Competition for acclaim and competition for attention are two general, different models not limited to the specifics of any particular historical forms of competition. The process for determining acclaim at the festivals of Athens differed in important ways from the techniques for achieving acclaim from a particular patron in early modern societies. Similarly, the specifics of competition for attention typically depend on symbolic form, e.g. novel or poetry, and differ across different demographic groups, e.g. men and women. Like money and status, acclaim and attention are common, broad measures of success. Acclaim and attention can occur together, but they are meaningfully distinguishable.
Competition for acclaim and competition for attention have no necessary relation to a work’s intrinsic value. True art and true scholarship can conflict with established institutions of acclaim as easily as they can conflict with the imperatives of fame. Both competition for acclaim and competition for attention imply institutions and constraints that an artist or scholar must navigate to achieve success. Only personal integrity and willingness to fail testify to intrinsic value, as one human being best understands it, in whatever circumstances she or he works.
Differences between competition for acclaim and competition for attention are not equivalent to differences between orality and literacy. Scholars of communication across history have considered extensively differences between oral and written communication.^ Both speechwriters in fifth-century Athens and twenty-first century musicians competed for attention to their products. Twenty-first century musicians compete to attract attention to their music. Speechwriters in fifth-century Athens competed to attract customers for written speeches that they wrote for others to speak. Competition among modern musicians is oral competition in a predominately literate society. Competition among Greek speechwriters was literary competition in a primarily oral society. Oral and written communication can be means of both attracting attention or winning acclaim. Communication media do not determine the structure of symbolic competition.
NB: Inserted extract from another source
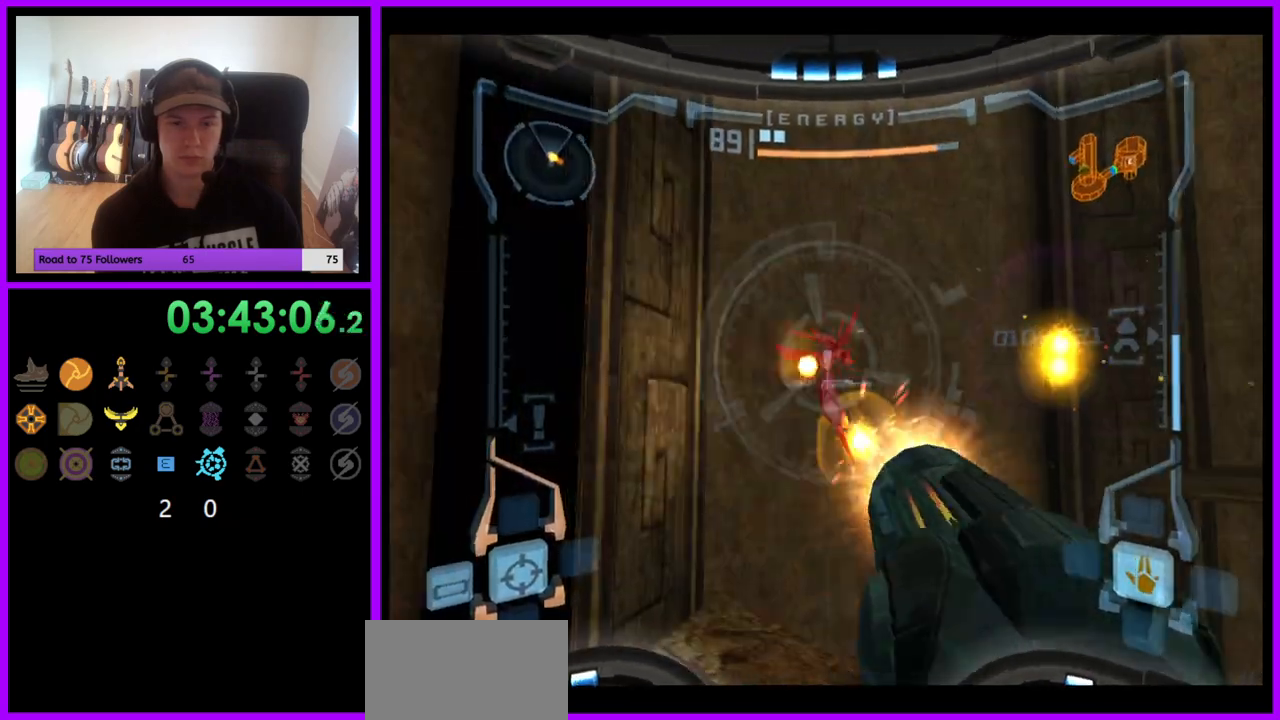
{"buttons": ["R1"], "left_stick": "right", "right_stick": "center", "events": [[33, "A", "up"], [83, "A", "down"], [183, "A", "up"], [233, "A", "down"], [283, "A", "up"], [283, "L1", "up"], [283, "left_stick", "right"], [383, "R1", "down"]]}
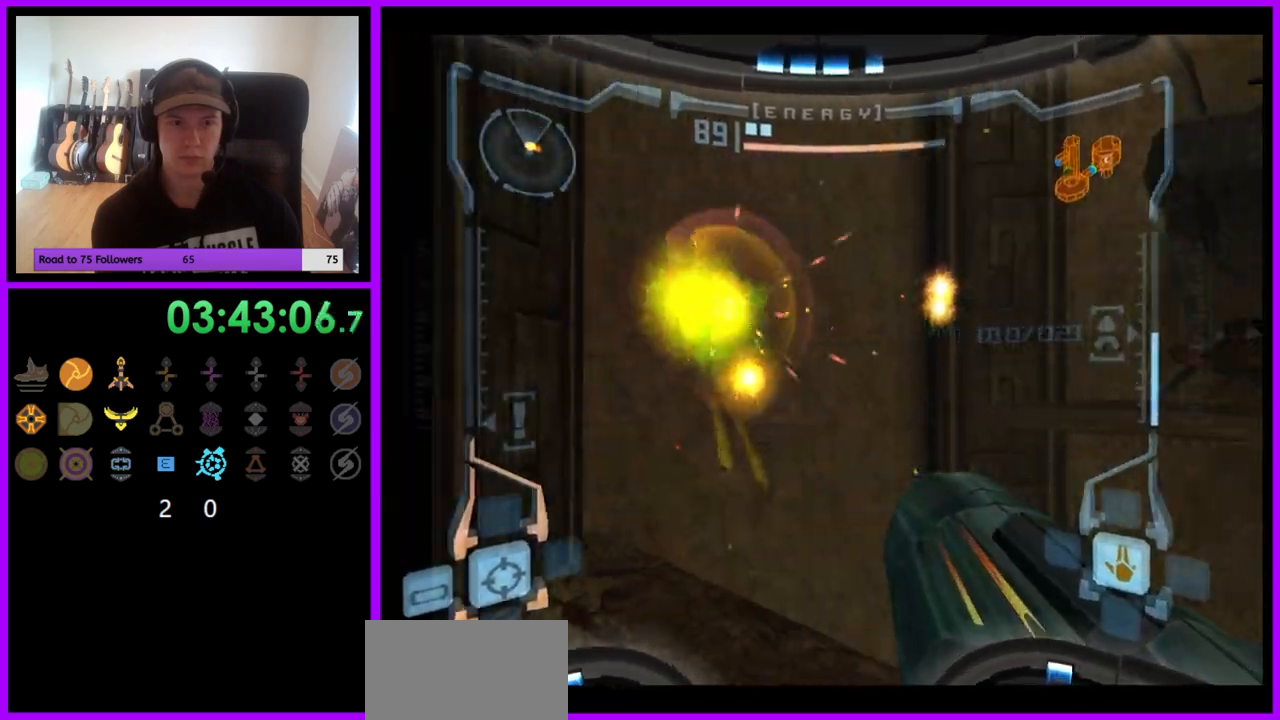
{"buttons": ["L1", "R1"], "left_stick": "up", "right_stick": "center", "events": [[167, "left_stick", "up-right"], [367, "L1", "down"], [383, "left_stick", "up"]]}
Differences between competition for acclaim and competition for attention do not necessarily correspond to differences between performance and symbolic artifact. Twenty-first century playwrights compete to attract attention (attendees) to their plays, just as sporting teams compete for spectators to their matches. In contrast, journalists at elite, late-twentieth-century U.S. newspapers competed with each other to win acclaim, such as Pulitzer Prizes, for news reports that had little effect on their newspapers’ circulation or readership. Academics have competed with each other to place their scholarly articles in a small number of prestigious journals with relatively fixed circulation. That’s also competition for acclaim. More generally, the public for a symbolic performance is not necessarily fixed. Within a temporal framework encompassing more than just a single of many possible performance times, the size of the public for performance can be highly elastic. Performers can seek future audiences. On the other hand, publics for symbolic artifacts can be institutionally established such that the public’s size is relatively stable and the number of works presented to them is tightly limited. Performance doesn’t imply competition for acclaim any more than symbolic artifacts imply competition for attention.
Differences in symbolic competition have real effects. Pragmatics emphasizes micro-circumstances of communicative acts. Analysis of genres emphasizes structural differences in communication types. Just as in relation to pragmatics and genre, persons shape their communication with sensitivity to macro-structures of symbolic competition. Competition for acclaim and competition for attention imply different personal standpoints, plot-character weightings, and emotional dynamics. Those differences in turn imply differences in accountability and different aggregate communicative effects.